I our work, we not only looked at the fundamental limits of this caching scheme, but we also got a good idea of what should actually be stored in the user's hard drive ("cache"). The answers are decades old: One should store either what is known as Gacs-Körner's common randomness, or what is known as Wyner's common information.
For simplicity, we assume that there are only two files available on Netflix, namely X and Y. The common information of these two random variables (RVs; in information theory, everything is random) is another RV W that minimizes
I(X,Y; W)
subject to X-W-Y, i.e., subject to the fact that, given W, X and Y are conditionally independent. The common randomness of these two RVs is an RV U that maximizes
I(X,Y; U)
subject to the constraint that X-Y-U and Y-X-U. It can be shown that
I(X,Y; U) \le I(X;Y) \le I(X,Y; W).
Common randomness is something that is truly common, in the usual sense of the word. In particular, if A, B, and C are independent RVs, and if X=(A,B) and Y=(A,C), then U=A. So much for the math. Now here comes an interpretation (and probably one for which an information theorists wants to punch me in the face): If X and Y are two different episodes of your favorite series, then U is the opening theme. If you have a small hard drive, storing the opening theme is probably the most useful idea. Common information is a bit more intricate, but an intuitive explanation is the following: Suppose X and Y are two different episodes of your favorite series, and suppose the only thing X and Y have in common is an actress called A. In A, some parts of A are seen, while in Y other parts of A are seen. (Say, X shows A running, while Y shows A talking to a person.) Obviously, if you could store all information about actress A as a whole on your hard drive, the small computer in your player could reconstruct running scenes and talking scenes in which A participates. Thus, if your hard drive is large enough, that's what you should store.
Let's take this one step further. Suppose that you are fine with watching not X or Y, but lower-quality versions \hat X or \hat Y, respectively.

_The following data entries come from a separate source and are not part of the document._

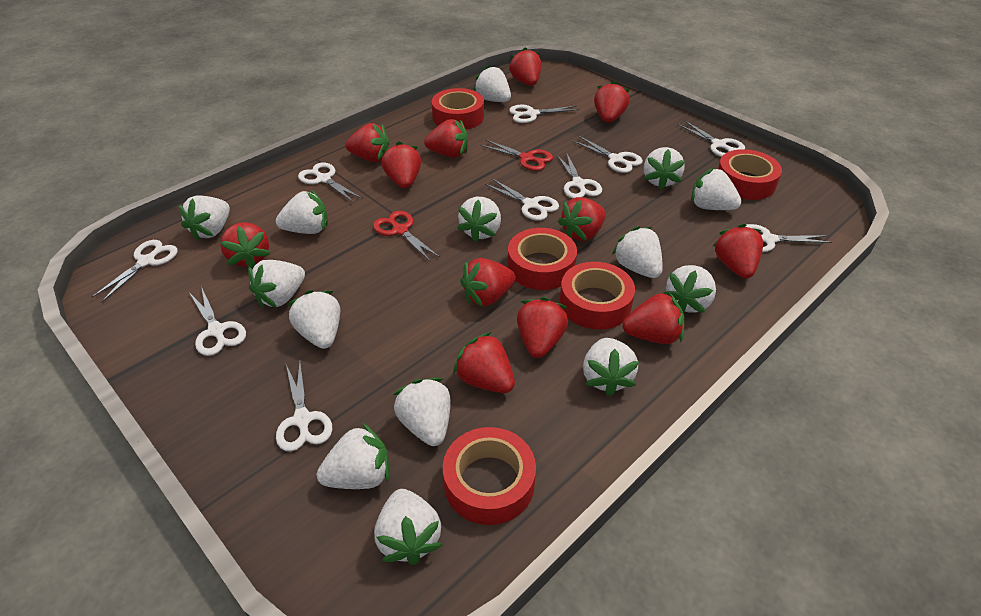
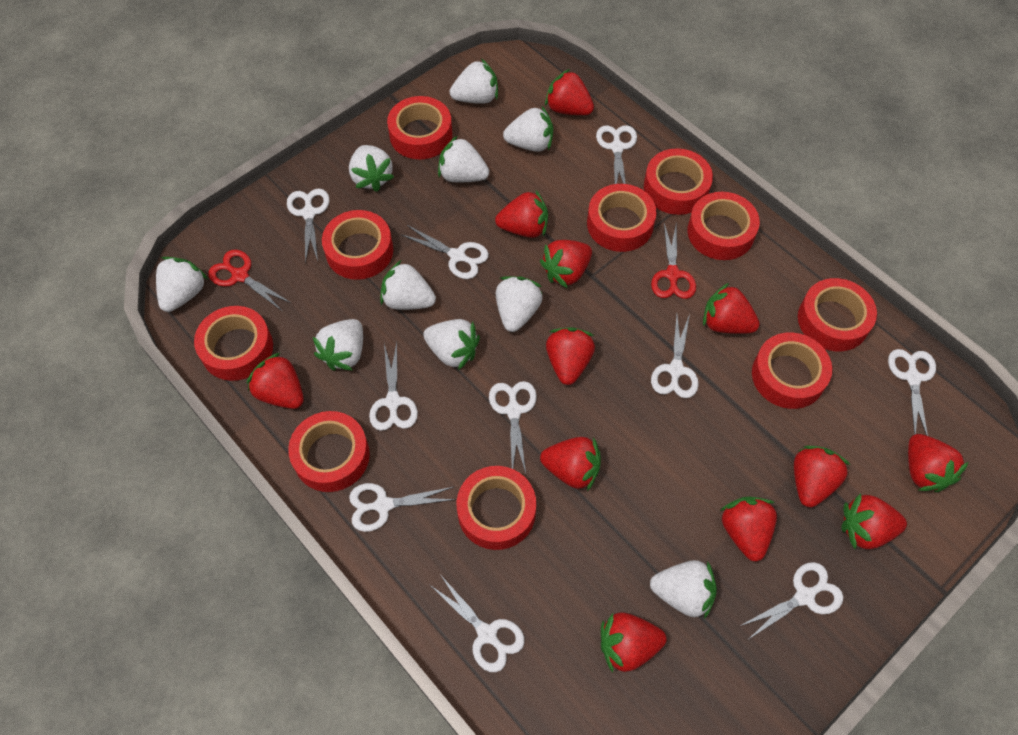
red tape: [432,88,484,129] [443,427,536,525] [508,228,577,290] [560,262,635,330] [718,149,782,200] = 5 -> [194,306,273,381] [288,411,370,492] [322,210,393,280] [387,96,452,159] [457,466,536,550] [587,184,657,252] [644,148,713,215] [687,192,760,260] [752,333,832,409] [798,278,877,352] = 10
white strawberry: [178,195,230,241] [248,260,305,308] [276,190,328,234] [287,290,340,349] [317,423,389,489] [374,489,442,565] [393,378,451,446] [457,197,501,243] [473,65,511,102] [583,338,639,396] [612,226,663,278] [644,147,685,190] [664,265,716,313] [691,168,742,210] = 14 -> [156,257,208,312] [313,319,363,371] [349,145,394,192] [380,260,436,310] [423,319,480,370] [438,136,489,183] [450,59,498,104] [496,276,543,332] [503,106,553,152] [650,560,717,619] = 10

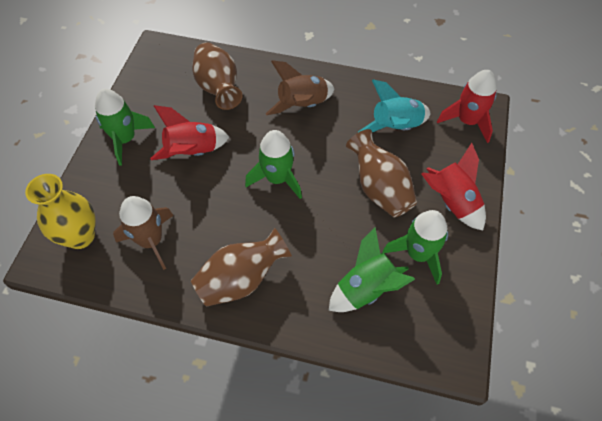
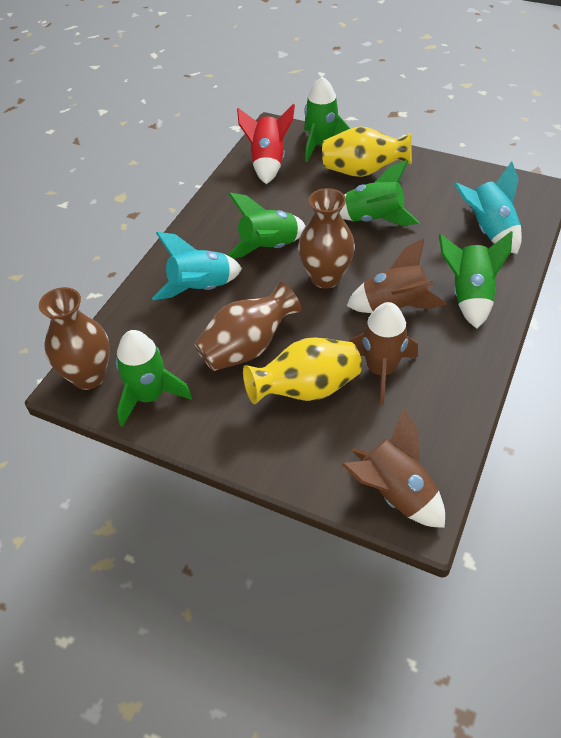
brown rocket: [113,196,174,270] [265,60,334,115] = 2 -> [342,408,445,528] [346,238,447,313] [348,302,418,405] = 3
green rocket: [95,89,155,166] [245,130,302,199] [329,227,415,312] [383,210,448,285] = 4 -> [116,330,192,427] [227,193,306,258] [304,76,351,162] [340,160,420,226] [439,231,513,329] = 5
red rocket: [150,105,229,160] [421,143,486,230] [437,70,497,143] = 3 -> [237,103,295,184] = 1
turquoise rocket: [358,79,430,132] = 1 -> [152,232,242,300] [454,161,522,254] = 2
yellow vase: [25,174,96,249] = 1 -> [243,337,362,404] [322,126,412,177] = 2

This requires the definition of lossy versions of common randomness and common information. And indeed, such definitions have been proposed in 1403.8093. Namely, the lossy common information is an RV W that minimizes
I(X,Y; W)
subject to \hat X - W - \hat Y and (X,Y) - (\hat X,\hat Y) - W. Lossy common randomness is an RV U that maximizes
I(X,Y; U)
subject to the constraints X-Y-U, Y-X-U, X-\hat X - U, and Y-\hat Y-U. These definitions are all meaningful because they solve communication problems: The get their operational characterization in the Gray-Wyner problem (1403.8093) or in lossy caching (1610.07304).
The lossy version of common information seems fine to me: I only need to store as much information about actress A in order to be able to reconstruct approximate depictions of her running and speaking. This might need more or less space on the hard drive than the perfect reconstruction: I might be able to store not only this reduced version of the actress A, but I might also store a, say, generic building, that allows to reconstruct two different but similar houses in episodes X and Y. And indeed, lossy common information may be larger or smaller than lossless common information (see Lemma 1 in 1403.8093).
The lossy version of common randomness, however, is not fully satisfactory to me. If I am not interested in perfect reconstruction, should I not be able to store more on my internal hard drive? For example, if the credits of my two episodes X and Y differ only in a few actors' names, can I not store a "noisy" version of the credits in addition to the opening theme? Nevertheless, the lossy version of common randomness is usually smaller than the lossless version (see Corollary 2 in 1403.8093).
I would thus suggest different definitions of lossy common randomness: The lossy common randomness is an RV U' that maximizes
I(X,Y; U') \text{ or } I(\hat X,\hat Y; U')
subject to the constraints \hat X-\hat Y-U', \hat Y-\hat X-U', X-\hat X - U', and Y-\hat Y-U'. The difference is subtle and mirrors the definition of lossy common information. While lossy common information requires W to make the reconstructions \hat X and \hat Y conditionally independent, the original definition of lossy common randomness requires that U is a common part of X and Y (the first two Markov constraints). The definition proposed here would require that U' is only a common part of the reconstructions \hat{X} and \hat Y. Given this definition, we may ask the following questions:
- Does the new definition satisfy the desired property that it is larger than the lossless common randomness?
- Is there a communications problem for which this definition is a single-letter characterization?